If Indian summers feel like they begin earlier and drag on longer every year, that is not just a feeling. Experts have found that it is exactly what is happening.
Researchers at the University of British Columbia analysed temperature data spanning 1961 to 2023 across land, ocean, and coastal zones in both hemispheres.
They found that between 1990 and 2023, the average summer between the tropics and the polar circles grew about six days longer per decade.

Earlier research, which looked only up to the early 2010s, had found the rate to be around four days per decade. In other words, summers are expanding roughly 50% faster than scientists previously reported.
The team did not use the calendar, which usually points to summer as the season from June to August in the Northern Hemisphere, and December to February in the Southern Hemisphere.
Instead, they defined summer by the weather itself; the stretch of days each year when temperatures climb above what was historically typical for a given location, based on a baseline from 1961 to 1990.

ARE SUMMERS GETTING WORSE?
The study also found that seasonal transitions are becoming more abrupt. Meaning, summer-like temperatures now arrive more suddenly, instead of through a gradual warm-up.
That much has already been experienced in India this year, where winters ended prematurely in February and the weather turned warm. As it is, the winter was not how it traditionally is in India, with only a few cold spells, a complete lack of winter rain and snow.
“These findings challenge what we believe to be the normal cycle of the seasons,” said lead author Ted Scott, a PhD student in UBC’s department of geography. “When summer happens and how quickly it arrives impact patterns and behaviours in plant and animal life, and human society.”
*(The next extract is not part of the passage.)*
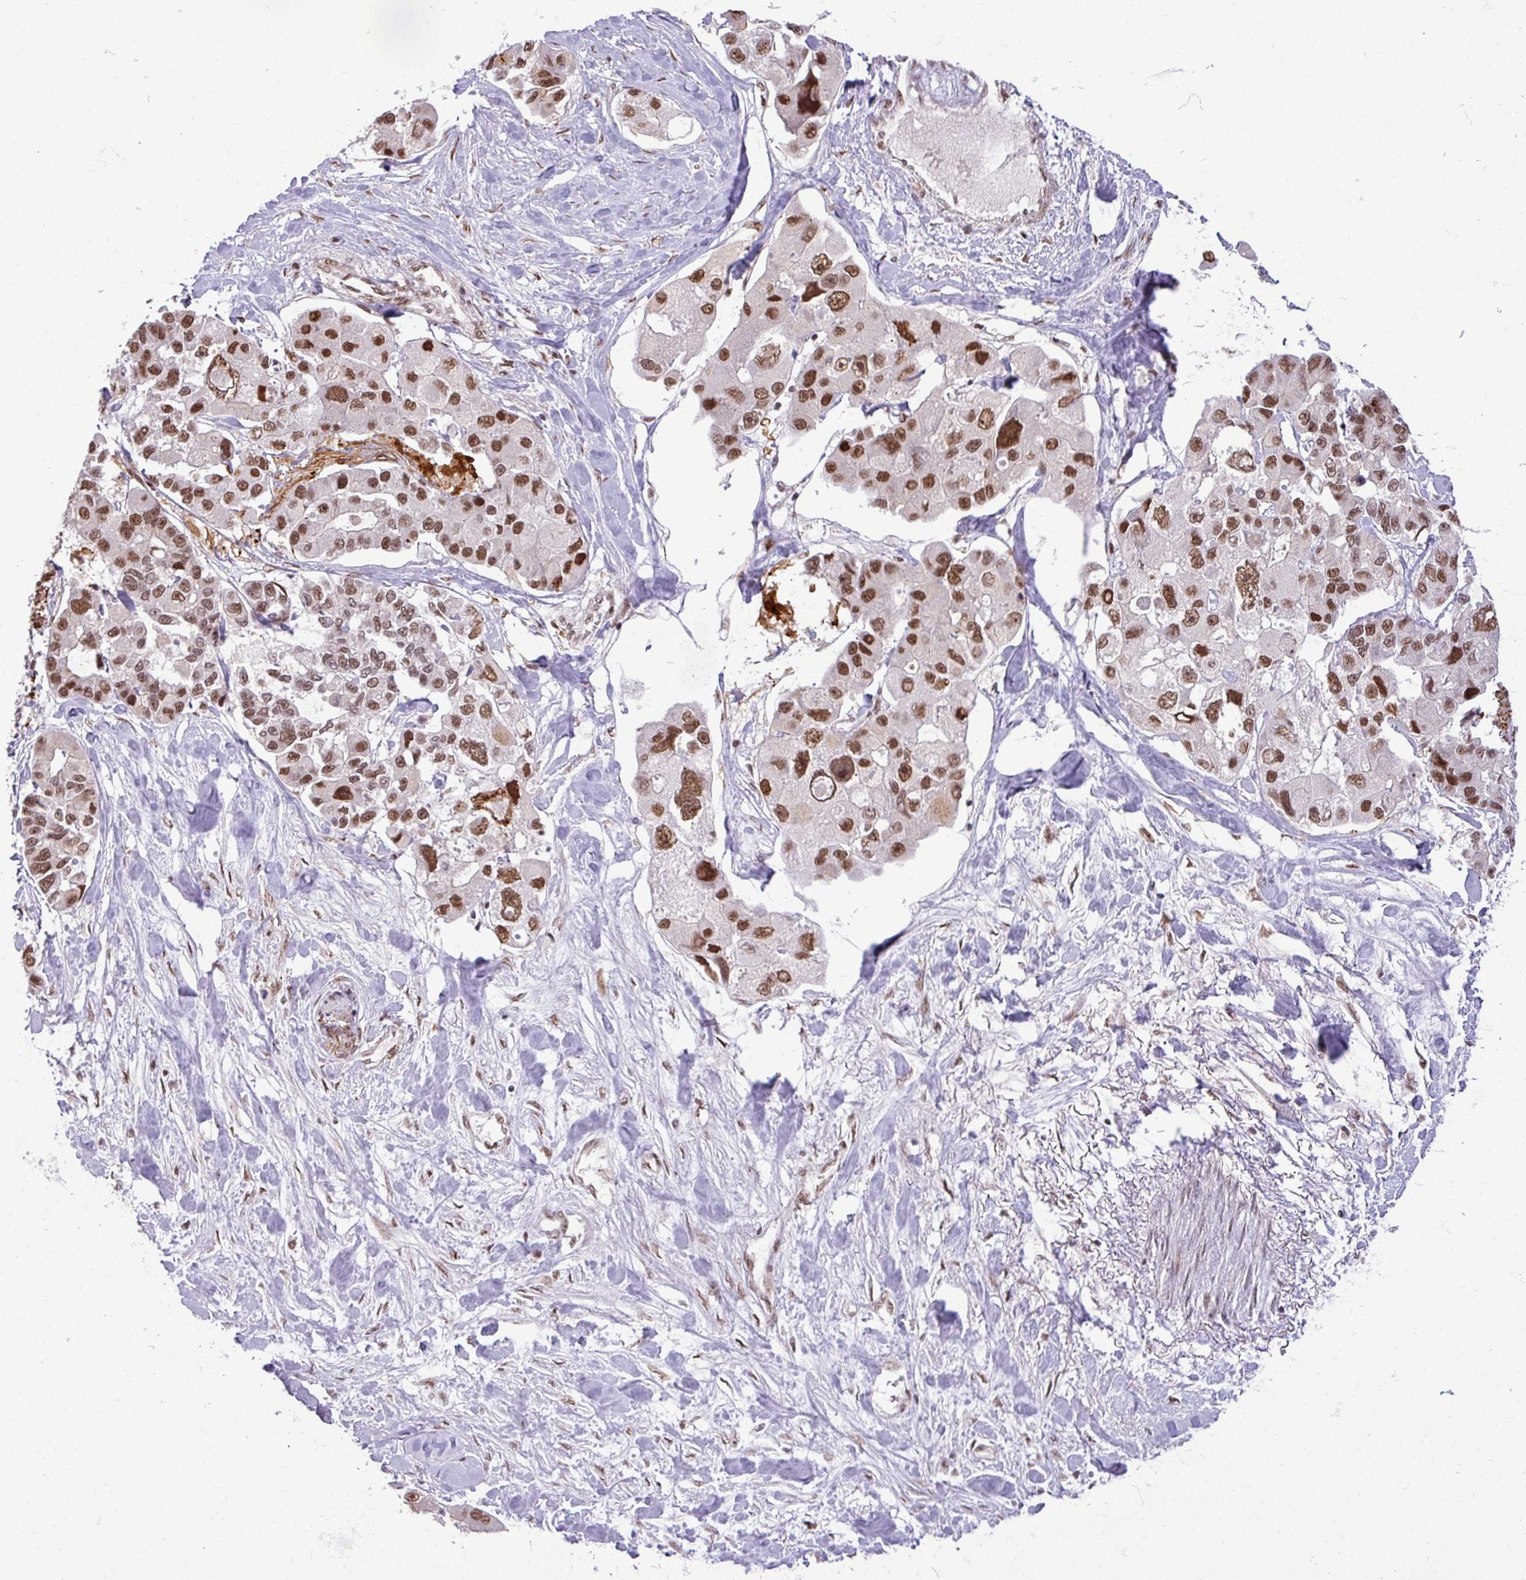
{"staining": {"intensity": "strong", "quantity": ">75%", "location": "nuclear"}, "tissue": "lung cancer", "cell_type": "Tumor cells", "image_type": "cancer", "snomed": [{"axis": "morphology", "description": "Adenocarcinoma, NOS"}, {"axis": "topography", "description": "Lung"}], "caption": "This image reveals immunohistochemistry staining of lung adenocarcinoma, with high strong nuclear expression in approximately >75% of tumor cells.", "gene": "PTPN20", "patient": {"sex": "female", "age": 54}}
For India, where agriculture, water supply, and public health are all dependent on seasonal rhythms, the implications are significant.
Flowers may bloom before their pollinators arrive; crops may need to be planted earlier; faster spring warming could accelerate snowmelt in the Himalayas, raising flood risk downstream.
The study also introduced a new measure of cumulative heat, combining temperature and duration. In doing so, it found that accumulated summer heat over Northern Hemisphere land is rising more than three times faster since 1990 than it did in the three decades before.
“The changes may be very disruptive to a wide range of systems,” said Scott. “An expectation in the Northern Hemisphere that June is when summer starts may be ingrained in planning and policy, meaning we could be ill-prepared for earlier heat.”
Several states, including Delhi-NCR, have started to feel the heat already and weather forecasts have confirmed that this is just the beginning as warmer spells await. We are in for a hot summer.